“Take a risk” my horoscope says for today. My heart chatters in my chest like false teeth in a cartoon. “What kind of risk?” I ask myself. What more of a risk is there than me deciding to stay in my mountain home and learn how to survive alone.
“Ooops, reframe, Earlene,” I tell myself. I think: learn how to survive on my own.
I thought I had survived enough risks what with Momma Bear and her two cubs trying to climb onto the deck. Luckily the new railing installed the weekend before Y passed by two of his brothers was strong enough to deter the invasion.
Reglueing the gasket on the refrigerator door after four weeks of waiting for help was daunting. Yet, I managed to keep the gorilla snot recommended to me by a helpful advisor off the floor and myself and to spread it along the gaskets lengths around the door so that sucker would know I meant it to stick.

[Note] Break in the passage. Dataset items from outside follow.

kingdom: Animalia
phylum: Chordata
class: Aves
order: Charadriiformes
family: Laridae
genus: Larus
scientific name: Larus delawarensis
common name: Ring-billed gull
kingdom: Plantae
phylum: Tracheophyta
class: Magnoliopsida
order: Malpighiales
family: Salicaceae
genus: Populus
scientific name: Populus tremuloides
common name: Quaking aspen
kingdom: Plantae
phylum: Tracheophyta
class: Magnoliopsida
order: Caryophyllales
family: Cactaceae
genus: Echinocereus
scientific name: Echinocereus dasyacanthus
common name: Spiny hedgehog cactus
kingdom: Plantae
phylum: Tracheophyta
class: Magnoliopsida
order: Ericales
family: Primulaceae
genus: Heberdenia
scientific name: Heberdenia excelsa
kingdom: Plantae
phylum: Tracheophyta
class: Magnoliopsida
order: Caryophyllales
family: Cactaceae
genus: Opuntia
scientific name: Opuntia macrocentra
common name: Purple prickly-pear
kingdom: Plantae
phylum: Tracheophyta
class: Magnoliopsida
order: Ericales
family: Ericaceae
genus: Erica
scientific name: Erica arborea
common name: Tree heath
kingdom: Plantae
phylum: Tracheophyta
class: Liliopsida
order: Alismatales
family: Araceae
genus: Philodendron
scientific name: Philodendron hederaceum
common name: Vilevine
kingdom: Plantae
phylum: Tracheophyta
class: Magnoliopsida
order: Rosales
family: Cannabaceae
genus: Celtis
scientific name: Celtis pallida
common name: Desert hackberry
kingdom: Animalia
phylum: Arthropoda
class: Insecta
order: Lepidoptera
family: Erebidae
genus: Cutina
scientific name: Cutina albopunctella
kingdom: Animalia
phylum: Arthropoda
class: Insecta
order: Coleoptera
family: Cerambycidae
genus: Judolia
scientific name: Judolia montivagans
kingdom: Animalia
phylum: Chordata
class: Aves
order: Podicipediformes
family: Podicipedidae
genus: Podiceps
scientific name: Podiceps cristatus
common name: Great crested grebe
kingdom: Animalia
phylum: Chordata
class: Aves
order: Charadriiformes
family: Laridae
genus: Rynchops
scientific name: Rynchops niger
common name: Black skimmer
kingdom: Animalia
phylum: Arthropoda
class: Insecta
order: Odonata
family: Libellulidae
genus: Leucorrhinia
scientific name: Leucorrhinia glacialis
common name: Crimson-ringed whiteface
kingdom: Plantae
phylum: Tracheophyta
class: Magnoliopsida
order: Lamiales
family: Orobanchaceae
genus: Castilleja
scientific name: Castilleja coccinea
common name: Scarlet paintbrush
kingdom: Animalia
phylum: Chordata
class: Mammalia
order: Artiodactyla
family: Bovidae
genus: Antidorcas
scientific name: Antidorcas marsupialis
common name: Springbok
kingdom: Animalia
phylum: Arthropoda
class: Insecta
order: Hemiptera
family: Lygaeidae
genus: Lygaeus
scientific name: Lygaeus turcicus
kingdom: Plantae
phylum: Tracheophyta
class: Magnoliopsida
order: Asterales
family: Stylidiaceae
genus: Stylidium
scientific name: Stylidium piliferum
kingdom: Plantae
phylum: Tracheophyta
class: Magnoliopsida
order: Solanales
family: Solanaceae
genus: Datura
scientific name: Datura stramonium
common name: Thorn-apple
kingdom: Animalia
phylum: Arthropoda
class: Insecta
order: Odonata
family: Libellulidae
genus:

Going to a community dance and working in the kitchen was risky for me, as was helping out at the community Christmas dinner. I was afraid I would appear disloyal to Y. My attending a wedding reception at a country club was also a step outside my self image of a newly widowed woman.
And then there has been climbing on the roof to clean the stove pipe, driving in Monterey and Bay Area traffic, and bringing out my first novel, The Marriage Bundle.
What other possible risk could the stars be suggesting?
I read the rest of the email that’s arrived this morning and find a forward from a friend. There’s a poetry reading scheduled at the Muse in Willits this Sunday. A local author is being honored and, afterward, anyone else is invited to read some of their work. My body shivers and my heart repeats its chattering in my chest. I have a chap book of poems called, My Family Album.
Interesting how a suggestion and a direction arrived on the same day.
Many Blessings for all your risky adventures!